As a New York Street vendor Christmas business is a three month worth on business. On my way home after a good deal on 25th 2013 at Lincoln Center, I took a taxi to bring back my merchandise to my storage. The taxi man, Mr Sing an Indian born just ask me, Mr, where you come from? I answered from Senegal. He tells me; I wonder you senegalese guys how do you come to control this street business, but you guys are good sales persons. I tell him, Mr Sing you indians too, you control the gas stations and motels business, he acknowledges that. But he tells me many New York customers prefer to deal with you senegalese for many reasons; you are patient and you just have what the people need at reasonable price. Where do you get your merchandise? I tell him in fact we buy them from the local wholesalers but you need couple of skills on picking the right merchandise and those skills, we acquire them through trials and errors. The inventory has to answer the demand of the customers without overloading the stand with unnecessary items. From that short conversation with Mr Sing I learned two things:
First the senegalese diaspora created their own niche market in New York's corporate jungle but, studies are not yet done how to link this established market here in USA with the opportunities we have with the AGOA (African Growth Opportunities Act). Till now in fact we are good retailers for the advantage of other countries.

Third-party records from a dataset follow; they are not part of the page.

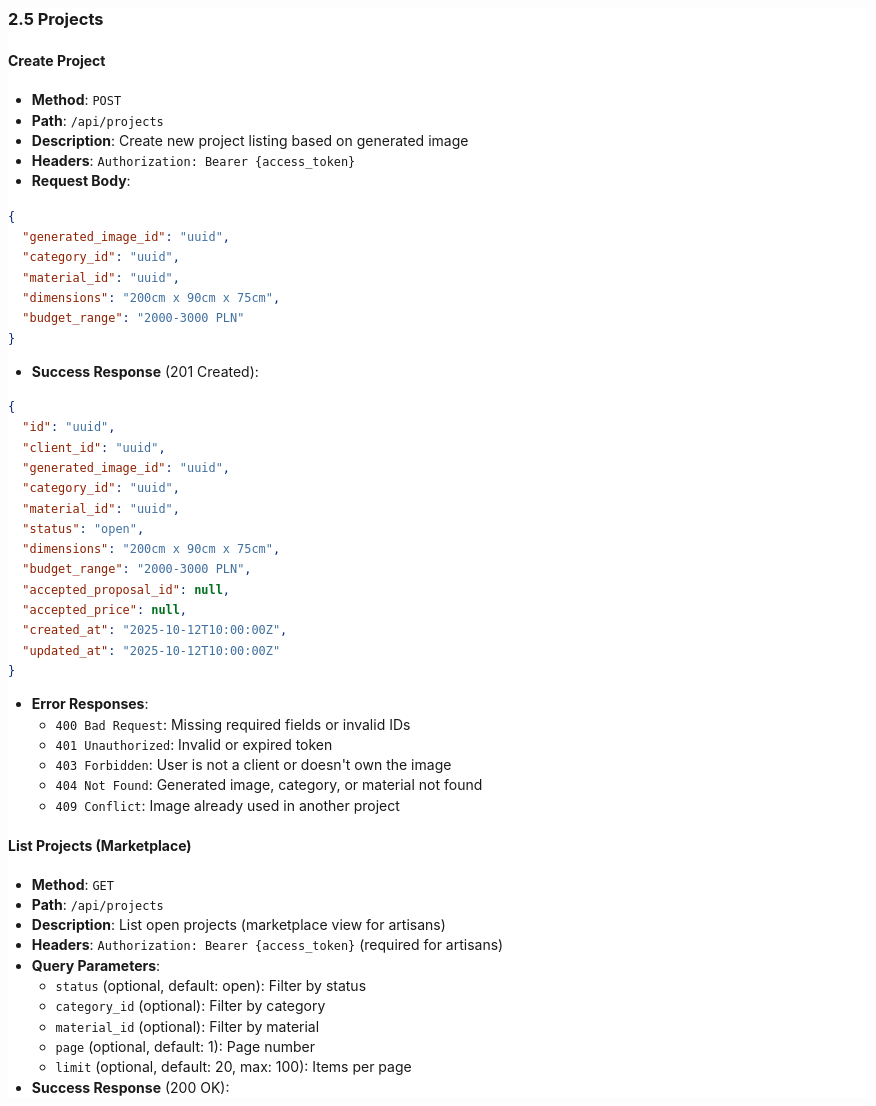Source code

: ### 2.5 Projects

#### Create Project

- **Method**: `POST`
- **Path**: `/api/projects`
- **Description**: Create new project listing based on generated image
- **Headers**: `Authorization: Bearer {access_token}`
- **Request Body**:

```json
{
  "generated_image_id": "uuid",
  "category_id": "uuid",
  "material_id": "uuid",
  "dimensions": "200cm x 90cm x 75cm",
  "budget_range": "2000-3000 PLN"
}
```

- **Success Response** (201 Created):

```json
{
  "id": "uuid",
  "client_id": "uuid",
  "generated_image_id": "uuid",
  "category_id": "uuid",
  "material_id": "uuid",
  "status": "open",
  "dimensions": "200cm x 90cm x 75cm",
  "budget_range": "2000-3000 PLN",
  "accepted_proposal_id": null,
  "accepted_price": null,
  "created_at": "2025-10-12T10:00:00Z",
  "updated_at": "2025-10-12T10:00:00Z"
}
```

- **Error Responses**:
  - `400 Bad Request`: Missing required fields or invalid IDs
  - `401 Unauthorized`: Invalid or expired token
  - `403 Forbidden`: User is not a client or doesn't own the image
  - `404 Not Found`: Generated image, category, or material not found
  - `409 Conflict`: Image already used in another project

#### List Projects (Marketplace)

- **Method**: `GET`
- **Path**: `/api/projects`
- **Description**: List open projects (marketplace view for artisans)
- **Headers**: `Authorization: Bearer {access_token}` (required for artisans)
- **Query Parameters**:
  - `status` (optional, default: open): Filter by status
  - `category_id` (optional): Filter by category
  - `material_id` (optional): Filter by material
  - `page` (optional, default: 1): Page number
  - `limit` (optional, default: 20, max: 100): Items per page
- **Success Response** (200 OK):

Second we have to organize this community in market oriented association so the wholesale prices can be cut down on some items and get proposal of new trends for business strategies.
As we move to a global economy, what is the potentiality of our diaspora in integrating our senegalese economy in the global market? I believe that the hard work has been half done, the market is established on some items and we have the most difficult part done, which is the retail manpower; the rest we need a dose of audacity.